Gegen Mitternacht geht’s los, und zwar wie angekündigt mit neuem Material, das aus mir leider nicht genau bekannten Gründen noch auf die Veröffentlichung wartet. Irgendwas klemmt da, habe ich gehört. An der Qualität kann es nicht liegen, die geschätzten ersten 4 Stücke der Show haben sofort geknallt. Vom Ding her sind die, soweit man das an der Live-Darbietung erkennen kann, ähnlich zusammengeschustert wie die Lieder von den letzten beiden Alben, sprich hauptsächlich rumpelnde nicht von Menschenhand gemachte Beats, die Gitarre als Sample, dazu der (Sprech)Gesang von Andre Möhl. Gedacht hatte ich es mir ja schon, „echt“ eingespielt sind die Instrumente großteils nicht mehr, es wird gesampelt, was die Maschine hergibt, was mir einer der es wissen muss, noch bestätigt: „Alles geklaut“. Geübte Ohren hören z.B. das Startriff von „My Generation“ von „The Who“ heraus. Falls es so rüberkommt: negativ ist das absolut nicht gemeint, es klingt gut und ist dabei noch praktisch, 2 Typen spielen auf 2,5 Quadratmetern und es hörst sich an, als würde eine 5-köpfige Band rocken, und beim Musikhören ohne Band ist es doch eh Wurscht, wie die Band den Sound herstellt. Andere, z.B. der sehr zum empfehlende Jason Forrest treiben das so auf die Spitze, das auf der Plattenhülle gleich mal klargestellt wird, dass echte Instrumente nicht verwendet wurden.

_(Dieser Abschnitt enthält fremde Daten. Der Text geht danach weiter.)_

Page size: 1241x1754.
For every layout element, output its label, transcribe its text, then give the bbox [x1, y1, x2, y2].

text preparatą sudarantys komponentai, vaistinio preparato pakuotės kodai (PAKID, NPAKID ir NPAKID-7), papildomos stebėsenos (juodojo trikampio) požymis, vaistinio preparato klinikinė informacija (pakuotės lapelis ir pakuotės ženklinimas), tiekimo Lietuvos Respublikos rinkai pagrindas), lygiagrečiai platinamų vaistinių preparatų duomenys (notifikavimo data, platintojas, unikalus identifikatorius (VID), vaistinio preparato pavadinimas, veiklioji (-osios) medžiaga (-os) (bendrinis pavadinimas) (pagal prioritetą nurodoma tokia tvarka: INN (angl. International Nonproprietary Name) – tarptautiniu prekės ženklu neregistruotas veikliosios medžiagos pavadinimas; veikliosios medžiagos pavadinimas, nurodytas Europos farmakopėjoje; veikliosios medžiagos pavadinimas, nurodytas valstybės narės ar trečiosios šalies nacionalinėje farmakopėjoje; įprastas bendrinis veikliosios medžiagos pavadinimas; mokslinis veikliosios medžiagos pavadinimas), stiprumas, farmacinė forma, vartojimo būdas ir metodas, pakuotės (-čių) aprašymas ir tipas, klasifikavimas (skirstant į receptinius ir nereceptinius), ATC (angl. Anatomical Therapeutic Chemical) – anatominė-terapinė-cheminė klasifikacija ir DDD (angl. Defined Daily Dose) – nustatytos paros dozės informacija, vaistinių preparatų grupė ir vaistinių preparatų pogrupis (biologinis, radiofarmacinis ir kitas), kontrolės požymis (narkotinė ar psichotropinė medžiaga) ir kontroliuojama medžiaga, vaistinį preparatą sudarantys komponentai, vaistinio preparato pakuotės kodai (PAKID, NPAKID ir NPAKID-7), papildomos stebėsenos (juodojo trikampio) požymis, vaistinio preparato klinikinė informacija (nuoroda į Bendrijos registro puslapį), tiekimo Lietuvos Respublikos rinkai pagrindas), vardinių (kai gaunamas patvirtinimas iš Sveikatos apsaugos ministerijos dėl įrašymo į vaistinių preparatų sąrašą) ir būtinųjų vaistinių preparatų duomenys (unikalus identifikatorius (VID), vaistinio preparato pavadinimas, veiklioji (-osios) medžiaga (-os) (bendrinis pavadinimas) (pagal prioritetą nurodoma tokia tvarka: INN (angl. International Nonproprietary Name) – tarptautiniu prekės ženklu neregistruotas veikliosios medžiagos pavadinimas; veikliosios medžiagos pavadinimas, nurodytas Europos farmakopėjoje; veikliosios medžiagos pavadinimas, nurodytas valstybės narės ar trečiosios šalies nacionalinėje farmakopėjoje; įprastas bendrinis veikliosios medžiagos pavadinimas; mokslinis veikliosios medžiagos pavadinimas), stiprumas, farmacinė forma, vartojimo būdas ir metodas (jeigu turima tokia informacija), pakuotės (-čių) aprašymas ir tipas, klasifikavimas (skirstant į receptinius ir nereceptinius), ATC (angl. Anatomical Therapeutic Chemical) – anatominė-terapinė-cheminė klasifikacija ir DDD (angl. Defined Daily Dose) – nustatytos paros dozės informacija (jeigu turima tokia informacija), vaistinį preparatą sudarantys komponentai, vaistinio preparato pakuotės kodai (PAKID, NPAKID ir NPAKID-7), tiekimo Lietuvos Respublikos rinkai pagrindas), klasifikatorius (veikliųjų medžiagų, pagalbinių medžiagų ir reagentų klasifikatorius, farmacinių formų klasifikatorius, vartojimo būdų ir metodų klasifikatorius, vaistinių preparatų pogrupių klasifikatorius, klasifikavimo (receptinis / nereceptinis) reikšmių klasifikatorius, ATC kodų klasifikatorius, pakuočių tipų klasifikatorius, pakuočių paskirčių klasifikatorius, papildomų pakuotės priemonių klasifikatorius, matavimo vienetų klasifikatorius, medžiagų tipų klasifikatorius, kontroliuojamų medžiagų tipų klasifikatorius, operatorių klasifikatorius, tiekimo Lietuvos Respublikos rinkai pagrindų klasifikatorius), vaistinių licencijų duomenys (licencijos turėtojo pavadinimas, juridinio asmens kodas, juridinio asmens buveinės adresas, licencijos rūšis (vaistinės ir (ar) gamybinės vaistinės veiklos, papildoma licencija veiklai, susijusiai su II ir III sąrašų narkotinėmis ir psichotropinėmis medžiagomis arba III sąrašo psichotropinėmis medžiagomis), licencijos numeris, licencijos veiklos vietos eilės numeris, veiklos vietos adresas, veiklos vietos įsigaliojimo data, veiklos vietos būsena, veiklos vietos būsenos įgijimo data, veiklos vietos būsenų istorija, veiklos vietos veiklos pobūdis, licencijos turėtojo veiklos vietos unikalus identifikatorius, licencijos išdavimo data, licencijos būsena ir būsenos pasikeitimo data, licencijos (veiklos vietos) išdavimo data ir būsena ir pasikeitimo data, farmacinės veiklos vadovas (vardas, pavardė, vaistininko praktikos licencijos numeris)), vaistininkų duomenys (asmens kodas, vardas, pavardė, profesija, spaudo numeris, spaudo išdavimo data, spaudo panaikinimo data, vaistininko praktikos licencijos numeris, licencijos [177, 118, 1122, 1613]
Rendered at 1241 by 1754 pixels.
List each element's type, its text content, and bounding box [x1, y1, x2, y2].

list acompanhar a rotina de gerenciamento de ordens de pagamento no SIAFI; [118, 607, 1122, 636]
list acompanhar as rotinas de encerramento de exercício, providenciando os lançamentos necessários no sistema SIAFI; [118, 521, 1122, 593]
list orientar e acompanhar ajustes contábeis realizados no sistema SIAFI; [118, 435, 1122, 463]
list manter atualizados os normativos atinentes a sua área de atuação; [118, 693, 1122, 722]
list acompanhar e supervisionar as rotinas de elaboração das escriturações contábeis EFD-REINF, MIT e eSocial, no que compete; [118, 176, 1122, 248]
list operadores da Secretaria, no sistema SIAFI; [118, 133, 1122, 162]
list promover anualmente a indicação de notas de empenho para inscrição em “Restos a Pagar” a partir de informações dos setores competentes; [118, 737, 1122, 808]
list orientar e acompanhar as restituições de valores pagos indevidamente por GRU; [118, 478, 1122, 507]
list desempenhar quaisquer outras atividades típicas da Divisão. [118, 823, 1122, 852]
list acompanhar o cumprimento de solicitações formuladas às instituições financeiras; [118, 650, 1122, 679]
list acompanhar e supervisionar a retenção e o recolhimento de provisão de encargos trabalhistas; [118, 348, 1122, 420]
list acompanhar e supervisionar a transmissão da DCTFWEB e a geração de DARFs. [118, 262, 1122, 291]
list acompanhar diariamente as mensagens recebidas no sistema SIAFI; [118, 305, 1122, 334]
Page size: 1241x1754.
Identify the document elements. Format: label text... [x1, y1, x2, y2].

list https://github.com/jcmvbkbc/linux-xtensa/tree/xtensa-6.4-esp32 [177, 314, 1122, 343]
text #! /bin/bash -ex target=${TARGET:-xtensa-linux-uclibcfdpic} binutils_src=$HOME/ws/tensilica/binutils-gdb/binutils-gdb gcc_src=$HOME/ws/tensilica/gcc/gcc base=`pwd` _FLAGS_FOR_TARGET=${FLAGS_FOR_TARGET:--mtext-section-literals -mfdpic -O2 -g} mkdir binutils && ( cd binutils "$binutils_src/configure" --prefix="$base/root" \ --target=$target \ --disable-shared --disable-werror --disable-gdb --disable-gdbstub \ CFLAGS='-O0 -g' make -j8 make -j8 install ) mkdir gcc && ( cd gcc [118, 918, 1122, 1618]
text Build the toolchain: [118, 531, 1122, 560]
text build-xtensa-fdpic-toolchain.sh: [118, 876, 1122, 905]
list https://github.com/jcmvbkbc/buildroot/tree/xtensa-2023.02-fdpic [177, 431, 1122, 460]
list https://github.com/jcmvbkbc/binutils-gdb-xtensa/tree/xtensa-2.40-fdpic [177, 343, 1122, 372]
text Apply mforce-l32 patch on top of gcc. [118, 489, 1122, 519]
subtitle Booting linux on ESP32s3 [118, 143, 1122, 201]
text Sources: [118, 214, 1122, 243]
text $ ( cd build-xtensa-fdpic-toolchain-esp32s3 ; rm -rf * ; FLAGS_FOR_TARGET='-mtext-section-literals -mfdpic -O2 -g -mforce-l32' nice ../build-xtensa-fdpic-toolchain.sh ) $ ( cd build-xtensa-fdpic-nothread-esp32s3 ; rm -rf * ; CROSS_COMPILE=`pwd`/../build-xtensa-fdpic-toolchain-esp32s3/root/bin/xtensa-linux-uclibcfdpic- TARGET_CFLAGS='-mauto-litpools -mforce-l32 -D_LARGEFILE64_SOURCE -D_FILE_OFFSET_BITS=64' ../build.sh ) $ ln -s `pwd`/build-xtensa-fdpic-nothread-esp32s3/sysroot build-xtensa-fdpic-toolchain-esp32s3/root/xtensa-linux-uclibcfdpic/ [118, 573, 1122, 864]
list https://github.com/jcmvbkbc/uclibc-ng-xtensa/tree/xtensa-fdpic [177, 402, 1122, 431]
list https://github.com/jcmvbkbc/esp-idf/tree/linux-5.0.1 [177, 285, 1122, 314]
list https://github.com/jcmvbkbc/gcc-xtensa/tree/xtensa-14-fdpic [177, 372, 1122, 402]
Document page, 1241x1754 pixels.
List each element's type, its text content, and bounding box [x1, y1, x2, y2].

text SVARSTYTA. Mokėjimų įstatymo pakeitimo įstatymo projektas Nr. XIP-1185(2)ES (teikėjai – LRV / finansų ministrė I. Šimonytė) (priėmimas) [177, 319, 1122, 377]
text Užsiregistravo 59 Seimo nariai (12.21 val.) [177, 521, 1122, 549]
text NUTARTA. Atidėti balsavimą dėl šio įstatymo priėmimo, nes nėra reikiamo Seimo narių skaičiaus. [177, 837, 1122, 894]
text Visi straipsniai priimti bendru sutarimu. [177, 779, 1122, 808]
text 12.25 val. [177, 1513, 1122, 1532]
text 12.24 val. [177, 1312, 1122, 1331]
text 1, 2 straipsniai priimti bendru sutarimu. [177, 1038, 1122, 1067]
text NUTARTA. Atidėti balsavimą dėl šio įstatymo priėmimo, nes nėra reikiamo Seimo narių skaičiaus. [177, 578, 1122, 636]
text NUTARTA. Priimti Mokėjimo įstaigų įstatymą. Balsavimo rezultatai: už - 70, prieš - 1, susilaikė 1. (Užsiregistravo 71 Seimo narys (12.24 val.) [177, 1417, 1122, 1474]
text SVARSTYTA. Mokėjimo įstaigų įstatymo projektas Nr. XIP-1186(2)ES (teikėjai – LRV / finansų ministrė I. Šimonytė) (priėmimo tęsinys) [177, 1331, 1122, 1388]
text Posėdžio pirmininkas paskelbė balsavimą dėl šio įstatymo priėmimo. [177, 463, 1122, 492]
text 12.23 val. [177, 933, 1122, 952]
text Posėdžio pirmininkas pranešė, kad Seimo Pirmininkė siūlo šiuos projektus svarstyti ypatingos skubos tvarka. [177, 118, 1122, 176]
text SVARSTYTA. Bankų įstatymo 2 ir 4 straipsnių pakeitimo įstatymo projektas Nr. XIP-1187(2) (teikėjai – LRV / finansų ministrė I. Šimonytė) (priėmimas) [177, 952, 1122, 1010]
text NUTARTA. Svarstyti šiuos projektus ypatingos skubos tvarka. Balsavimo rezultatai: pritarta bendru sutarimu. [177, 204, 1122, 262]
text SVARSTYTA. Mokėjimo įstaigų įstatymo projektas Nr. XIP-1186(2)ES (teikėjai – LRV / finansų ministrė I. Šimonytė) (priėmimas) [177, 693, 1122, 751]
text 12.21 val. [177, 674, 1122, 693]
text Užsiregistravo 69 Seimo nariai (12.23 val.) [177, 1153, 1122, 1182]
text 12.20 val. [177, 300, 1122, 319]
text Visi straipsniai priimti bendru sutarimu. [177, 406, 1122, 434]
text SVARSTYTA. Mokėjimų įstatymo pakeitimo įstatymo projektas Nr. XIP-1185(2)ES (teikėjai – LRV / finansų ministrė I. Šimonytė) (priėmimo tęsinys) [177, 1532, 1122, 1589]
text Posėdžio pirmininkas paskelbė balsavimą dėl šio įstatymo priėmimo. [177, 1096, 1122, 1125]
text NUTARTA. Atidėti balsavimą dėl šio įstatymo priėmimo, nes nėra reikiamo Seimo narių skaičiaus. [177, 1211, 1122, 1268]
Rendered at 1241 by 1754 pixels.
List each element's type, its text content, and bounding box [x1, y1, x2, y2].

Geblieben aus der Zeit, als R/F noch arg Richtung Doo Rag geschielt haben, ist das aus Koffer, Eimer und anderem zweckentfremdeten Zeug bestehende Schlagzeug von Robert Steng, das aber soundtechnisch von den Beats aus der Kiste deutlich in den Hintergrund tritt – wirklich notwendig erscheint das Ding nicht mehr, aber das Auge isst ja auch mit. Zur Gitarre greift Andre bei dieser Show überhaupt nicht mehr, man kann also schon von mehr als nur Halbplayback sprechen, aber wie gesagt, ganz egal. Da bleibt natürlich gerade für den sehr guten Frontmann Andre Möhl mehr Raum für sein Feuerwerk an Späßen wie Handstand, rumhüpfen und Stagediving.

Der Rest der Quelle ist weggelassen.